International information
- National side: Pakistan (1967–1978);
- Test debut (cap 53): 27 July 1967 v England
- Last Test: 27 October 1978 v India
- ODI debut (cap 8): 11 February 1973 v New Zealand
- Last ODI: 3 November 1978 v India

Career statistics
| Competition | Test | ODI | FC |
| Matches | 21 | 6 | 143 |
| Runs scored | 276 | 25 | 3,066 |
| Batting average | 14.52 | 25.00 | 22.71 |
| 100s/50s | 0/1 | 0/0 | 1/11 |
| Top score | 53* | 21 | 111 |
| Balls bowled | 4,001 | 285 | 20,358 |
| Wickets | 46 | 5 | 336 |
| Bowling average | 37.17 | 30.19 | 28.50 |
| 5 wickets in innings | 0 | 0 | 8 |
| 10 wickets in match | 0 | 0 | 1 |
| Best bowling | 4/11 | 2/7 | 7/69 |
| Catches/stumpings | 3/– | 1/– | 63/– |
- Source: ESPNCricinfo, 7 June 2017

= Saleem Altaf =

Pakistani cricketer (born 1944)

Syed Saleem Altaf Bokhari (born 19 April 1944) is a former Pakistani cricketer who played in 21 Test matches and six One Day Internationals from 1967 to 1978.

An opening bowler, Saleem Altaf played first-class cricket in Pakistan from 1963–64 to 1978–79. He toured England with the Pakistan team in 1967 and 1971, Australia and New Zealand in 1972–73, Australia in 1976–77, and West Indies in 1976–77. His most successful series was in Australia in 1972–73, when he took 11 wickets at 28.45 in the three Tests, bowling at a brisk pace and "swinging the ball late and seaming it disconcertingly".

His best Test figures were 4 for 11 (14.3-9-11-4) in the Third Test against England in 1971. His top score was 53 not out against New Zealand in the Third Test in 1972–73. In first-class cricket, his best figures were 7 for 69 (11 for 155 in the match) for Punjab University against Lahore Greens in 1965–66. Touring West Indies in 1976-77 he took 5 for 6 off 4.1 overs against the Leeward Islands, including a hat-trick.

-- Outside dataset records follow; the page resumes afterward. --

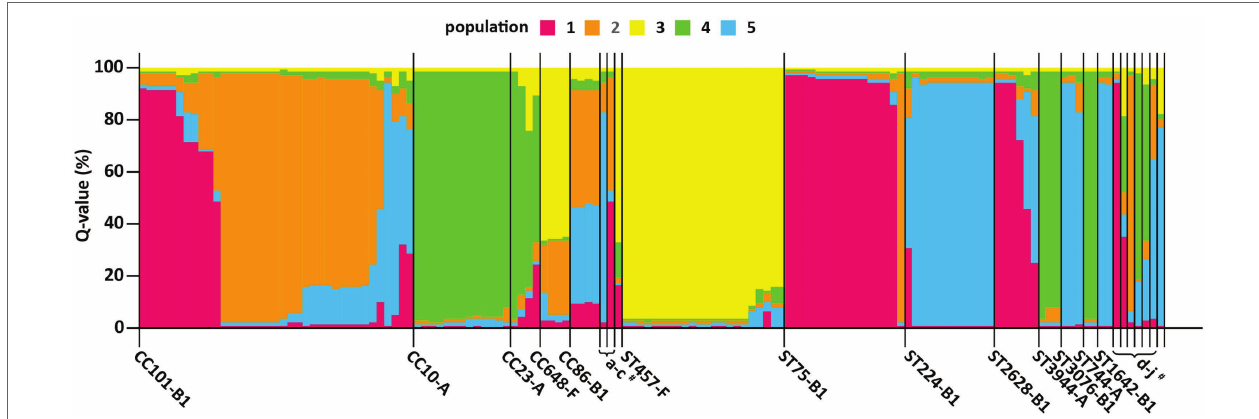
FIGURE 8 | A clonal population analysis of swine ESBL/AmpC-EC isolates using program structure. Each isolate was assigned to five populations based on their ExPEC VFs and E. coli phylogenetic group profile. The ExPEC VFs and E. coli phylogenetic group profile for each clonal population are presented in Table 2 . Each isolate is represented by a vertical segment and aligned horizontally according to CCs and STs (x-axis). The proportion of population (Q value) for each isolate is shown as 100% stacked bar plots, with proportions of colored sections representing the probability of belonging to each population within each segment (y-axis). CC, clonal complex; ST, sequence type; STNT, ST non-typable. # a, CC205-B1; b, CC376-B1; c, CC12-B2; d, ST3285-B1; e, ST953-A; f, NT-B1; g, ST7203-A; h, STNT-A; I, ST767-B1; and j,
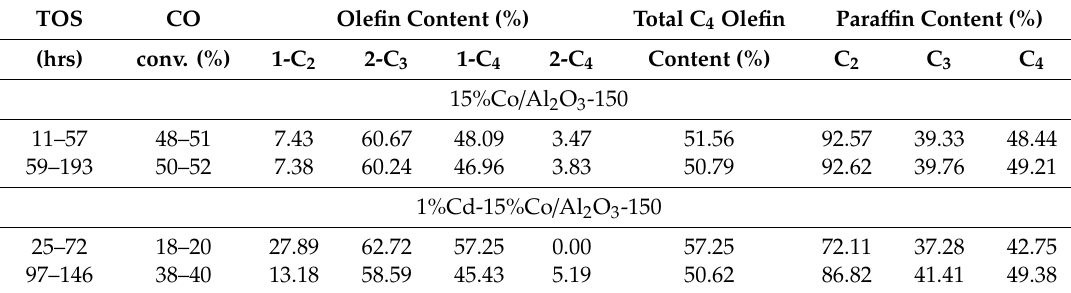
Table 3. Olefins and para ffi ns contents of unpromoted and Cd, In, Sn and Pt promoted 15%Co / Al 2 O 3 catalysts (a)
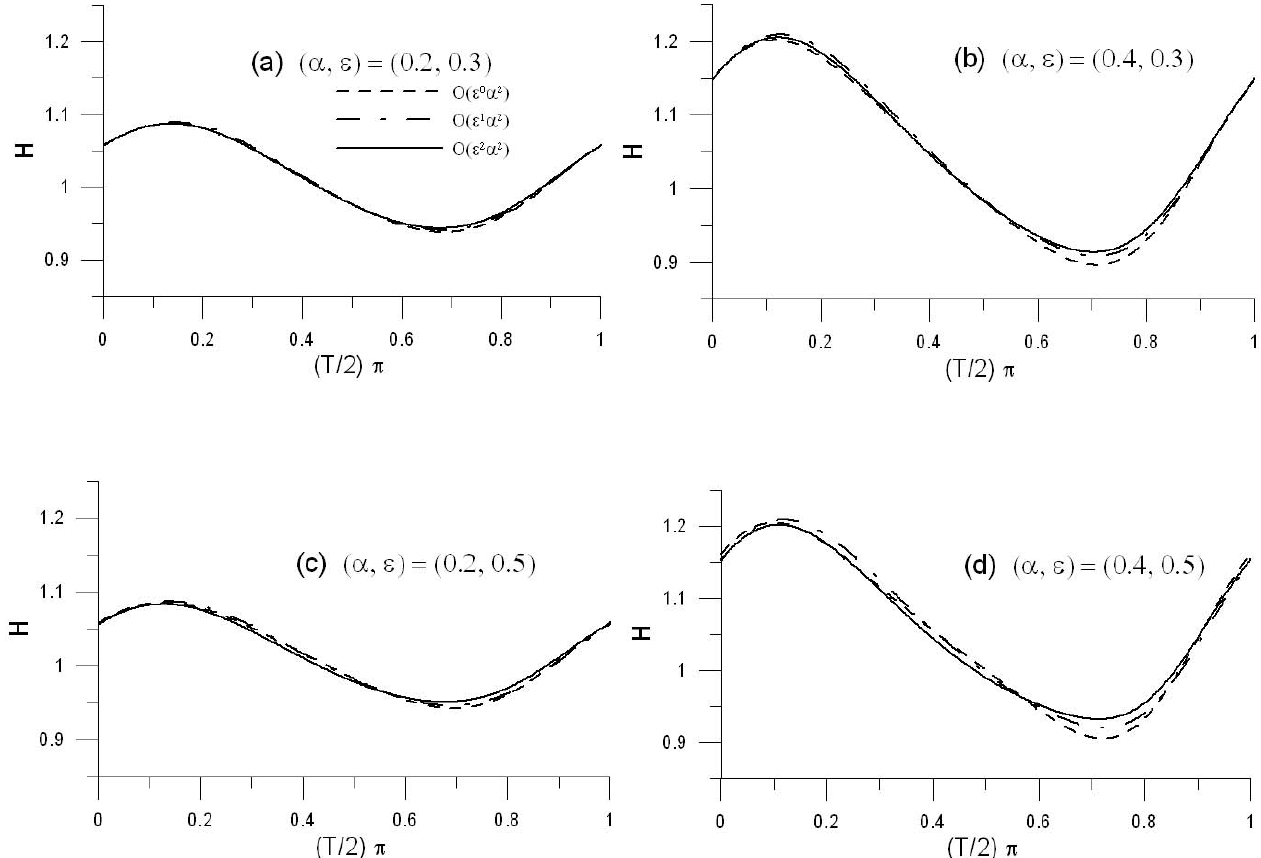
Fig. 2. Distribution of water table level ( H ) versus time ( T/ 2 φ ) in an oceanic island at X = 1 with beach slopes β 1 = β 2 = 45 ◦ .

His only century was 111 (followed by 56 not out in the second innings) for PIA against Sind in 1976–77.

After retirement, Altaf worked as Director, Cricket Operations for the Pakistan Cricket Board (PCB) from 2004 to 2006 and later as Director, Special Projects from 2006 to 2008. He was dismissed on 12 June 2008, after he allegedly leaked to the media an email sent by PCB Chairman Naseem Ashraf to Talat Ali (Pakistan team manager) in which Ashraf demanded an explanation for Pakistan's 140-run loss to India in Bangladesh. It was alleged that Altaf's phone was tapped in order to incriminate him of leaking sensitive correspondence to the press.